Les députés québécois se cramponnent à leur crucifix
par Voris : compte fermé
vendredi 30 mai 2008
Tandis qu’une affaire d’annulation de mariage par le tribunal de Lille, pour cause de non-virginité de l’épouse, émeut la France entière, le journal La Croix évoque la question du crucifix de l’Assemblée nationale qui divise en deux le Québec. Le quotidien commente également l’affaire de Lille avec assez de pertinence et de sérénité, ce qui n’est pas forcément le cas des journaux et de personnalités politiques qui ont exprimé bruyamment leur indignation.
Au Québec, existe une doctrine dite des "accommodements raisonnables" qui vise à rechercher le meilleur compromis entre le respect des religions et l’impératif de laïcité dans la vie publique. Dans ce cadre, le gouvernement a créé une commission de consultation pour étudier les habitudes d’accommodement reliées aux pratiques culturelles. Le rapport de cette commission vient d’être rendu public et, loin de calmer les esprits, jette de l’huile sur le feu à propos du crucifix qui trône au-dessus du siège du président de l’Assemblée nationale !
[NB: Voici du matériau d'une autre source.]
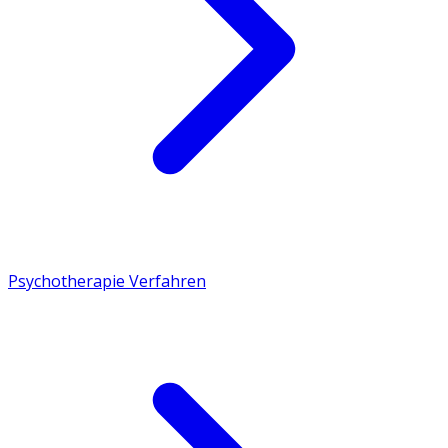
Psychotherapie Verfahren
La commission d’étude s’est prononcée contre le maintien de ce crucifix et du port de signes religieux pour les fonctionnaires qui incarnent l’autorité de l’État. Elle s’oppose également à la prière au début des séances des conseils municipaux. En France ces questions peuvent sembler très curieuses et cela montre que d’un pays à un autre la notion d’accommodements peut revêtir des réalités diverses. Ce crucifix a été installé par Maurice Duplessis, en 1936, pour illustrer la proximité entre le pouvoir législatif et la religion catholique de la majorité québécoise, il ne signifie plus rien aujourd’hui et devrait être retiré, disent les auteurs du rapport.
Nous autres, Français, serions unanimes à décider qu’il devrait être retiré de notre Assemblée au nom de la séparation des pouvoirs temporel et spirituel et de la laïcité constitutionnelle. Mais les députés québécois ne voient pas les choses sous cet angle et, sitôt dévoilé le rapport de la commission, ils défendirent à l’unanimité une motion visant au maintien de cette croix dans l’enceinte du Parlement. "Il n’est pas question d’écrire l’histoire à l’envers, de préciser le Premier ministre Jean Charest. L’Église a joué un très grand rôle depuis trois cent cinquante ans, le crucifix est un symbole de cette histoire et n’est pas seulement religieux."
C’est donc au nom de l’Histoire que le symbole religieux sera sans doute préservé ! On voit, à cette occasion, où l’alibi historique peut mener en matière d’équilibre à trouver entre religion et laïcité.
Le journal La Croix analyse aussi l’affaire de Lille, sans passion, sous l’angle privilégié du droit. Le quotidien rappelle que jusqu’à la loi de 1975, la possibilité d’annulation de mariage ne tenait qu’à une erreur sur l’identité même de la personne. Mais, explique Pascal Labbée, professeur à l’Institut du droit et de l’éthique de Lille 2, cette loi a "contractualisé le lien matrimonial ’en instaurant le divorce par consentement mutuel’ et en alignant la définition de l’erreur dans le mariage ’sur celle que l’on connaît en droit commun des contrats"’.
Depuis des annulations de mariage ont été prononcées sur le fondement de la notion très subjective de "qualité essentielle de la personne". C’est cette même notion qui a justifié la récente décision du TGI de Lille. Mais les actions en justice pour annulation du mariage sur l’argument de la non-virginité de l’épouse échouent le plus souvent devant la difficulté du conjoint à apporter la preuve. Dans l’affaire de Lille, c’est l’honnêteté de l’épouse qui a été sanctionnée : celle-ci a avoué et donné son consentement à l’annulation du mariage. Comme quoi, la malhonnêteté est parfois payante en droit.
Les cas d’annulations des trente années écoulées concernent des dissimulations d’un passé de divorcé ou de prostitué, d’erreur sur la santé mentale du conjoint ou son aptitude à avoir des relations sexuelles normales. La notion de "qualité essentielle de la personne" peut en fait s’entendre très largement et c’est la faute du législateur qui l’a voulu ainsi. Serait-il mal venu de prendre le juge comme bouc émissaire alors qu’il n’aurait fait qu’appliquer la loi ? Pas si simple, son pouvoir d’interprétation lui permettait de dire que la perte de la virginité de constitue pas un vice du contrat de mariage parce que ce n’est pas une "qualité essentielle de la personne".